For Ryan, this represents a crucial opportunity to accelerate the widespread adoption of an electronic ordering application for DME and improve care, access and business performance as a result. The current, time- and money-consuming fax ordering process will be a thing of the past if DMEscripts achieves its vision.
“I am bullish on the DME Industry and am very excited about the opportunity we have to drive large-scale adoption of e-prescribe in the industry,” he says. “The goal is to drastically improve the current order to delivery process. The industry now has a solution and an opportunity to accelerate widespread adoption of an electronic ordering application for DME.”
On the patient and referral partner side of the scenario, e-prescribing will improve the patient and referral experience, reducing the time required to refer a patient and allow DME suppliers to reduce administrative costs, Ryan adds.
“Widespread adoption of digital communications is transforming the healthcare industry — and the DME community needs to make sure we’re taking full advantage of these technologies,” Ryan notes.
The industry is currently operating under higher reimbursement from the CARES Act, which will last as long as the COVID-19 public health emergency, which could last into 2022. However, Bachenheimer warns there is one reimbursement-related ball in the air that providers must continue to keep their eyes on over the next several months: CMS’s DMEPOS Payment Rule.
Released in November 2020, that proposed rule included a number of top-level reimbursement items. Notably, it continued current relief for rural HME suppliers via the 50/50 blended rate. Other non-bid area suppliers would be paid at 100 percent of the adjusted fee schedule. It also made changes related to the HCPCS Level II Code Application Process. It also included changes to the process for making Benefit Category Determinations and Payment Determinations for DME and other Items and services under Part B.
The industry “has waited with bated breath to see what the Biden administration would do with these proposals,” Bachenheimer explains, but two things have delayed progress: “The first is, when the Biden administration came in January, it put a halt on all regulatory initiatives because they wanted to because they wanted to review everything that was in process during the previous administration,” Bachenheimer says. “The second is the Biden administration took a long time to get its CMS Administrator approved through the Senate.”

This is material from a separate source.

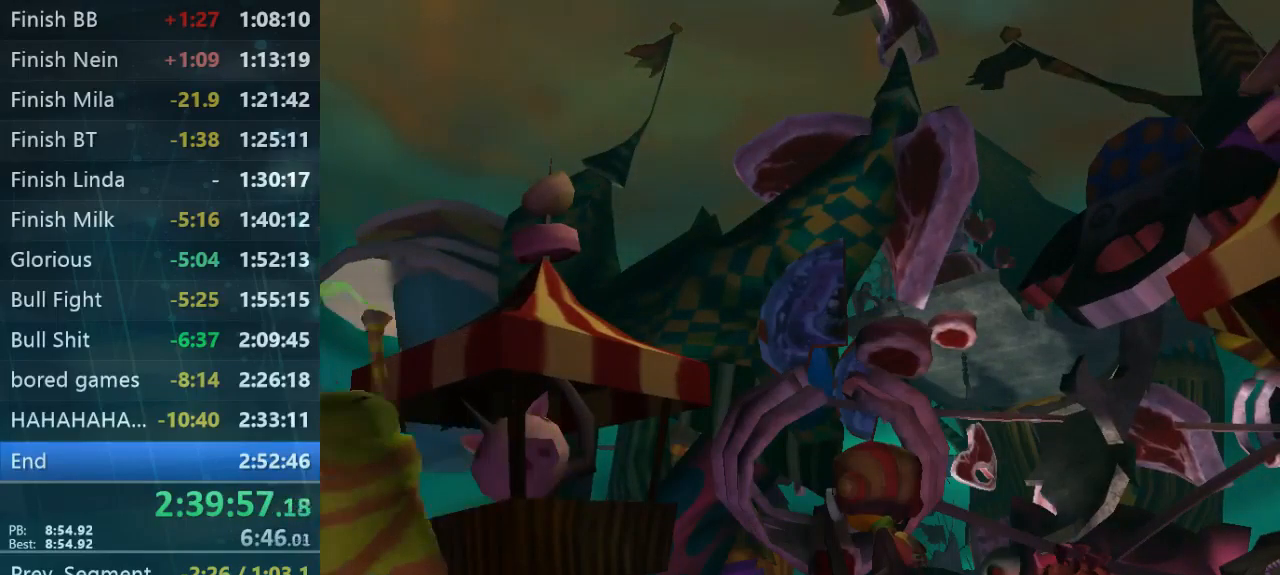
{"dt_ms": 500, "buttons": [], "left_stick": "center", "button_events": [[67, "B", "up"], [367, "B", "down"], [500, "B", "up"]]}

For now, it’s a waiting game, she advises: “[CMS] could start from scratch, they could revise it, they could finalize it as it was proposed, and we really don’t have an indication at this point what it will be. … The rule could be substantially the same or substantially different. We just don’t know.”

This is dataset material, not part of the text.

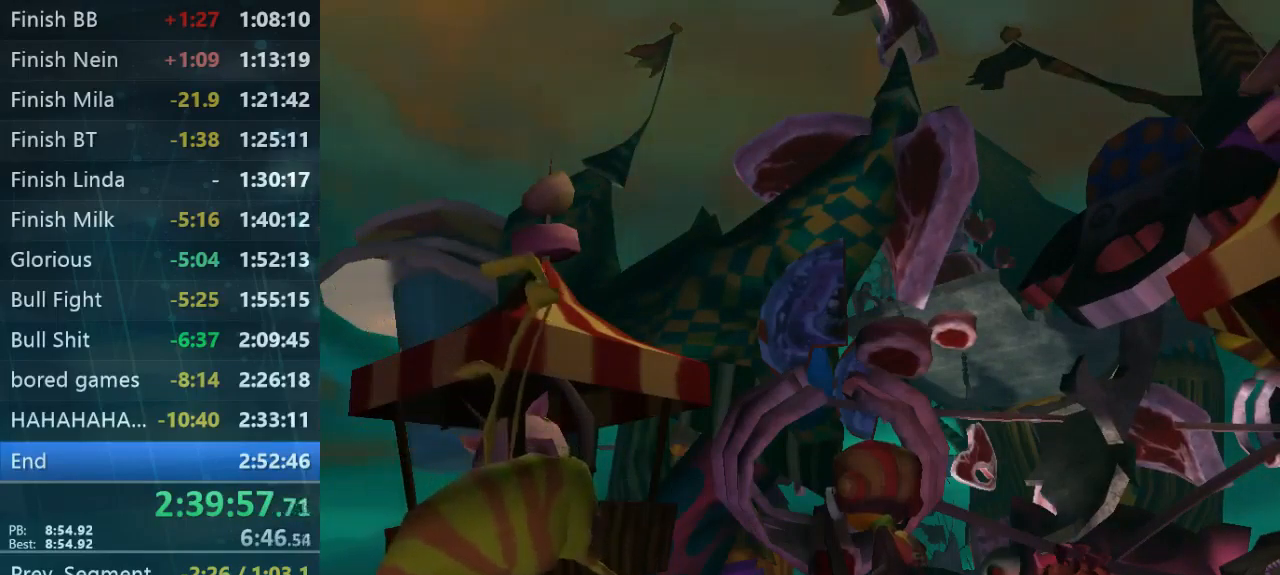
{"dt_ms": 500, "buttons": [], "left_stick": "center", "button_events": [[67, "B", "down"], [200, "B", "up"], [267, "B", "down"], [400, "B", "up"]]}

The Backlog of audit cases at the Administrative Law Judge level is almost resolved, but audit expert van Halem asks, is that actually good or bad for suppliers?
We certainly know that the previous situation at CMS’s Office of Medicare Hearings and Appeals (OMHA) was almost Kafkaesque.

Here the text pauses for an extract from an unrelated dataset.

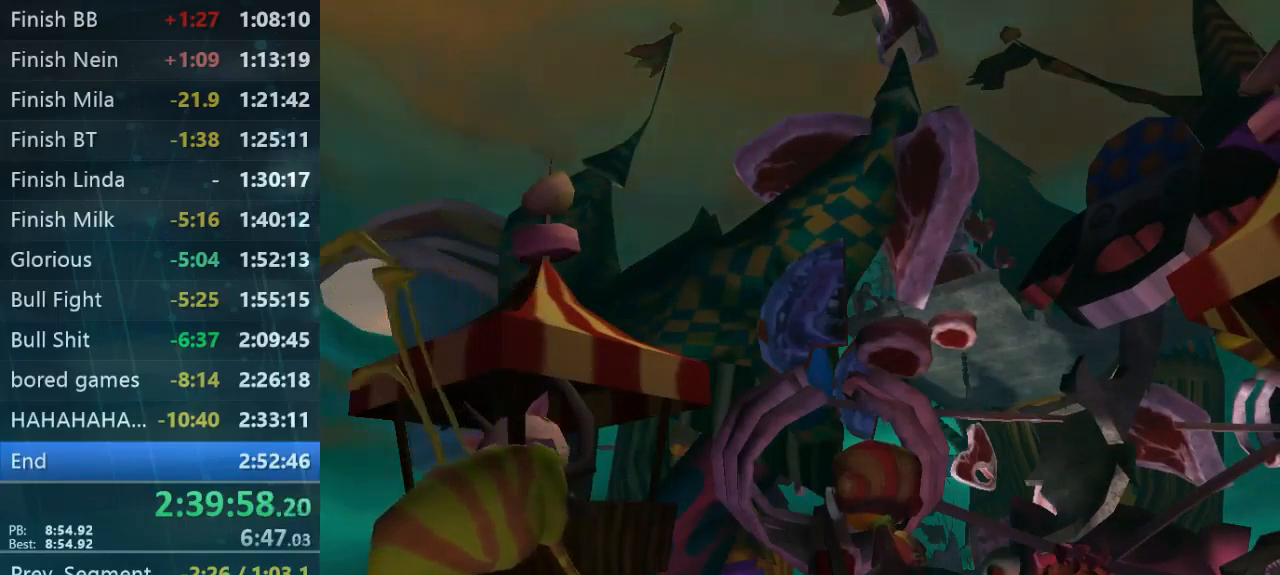
{"dt_ms": 500, "buttons": [], "left_stick": "down", "button_events": [[100, "B", "down"], [167, "B", "up"], [233, "B", "down"], [300, "B", "up"]]}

“A backlog that grew at its peak to nearly $1 million claims – a majority of which at one point (54 percent) were related to durable medical equipment claims,” van Halem explains. Despite the 90 days mandated by federal law, hearings were not occurring for over 1,000 days in many cases. ”
However, OMHA’s implementation of some strategies for attacking the caseload as well as the QIC Telephone discussion pilot as well as the Settlement Conference program resulted in a significant decline in cases pending, he notes.
“Most recent data released by OMHA showed about 85,000 DMEPOS appeals still pending,” van Halem says.
News like that should make providers want to do a jig, but van Halem warns they should hold off on strapping on their dancing shoes.
“The onslaught of the RAC auditors back in 2011 to 2015 is what led to the ALJ backlog,” he explains. “To reduce the number of claims getting into the Medicare appeal system, CMS began limiting RACs significantly in the volume of claims they can review.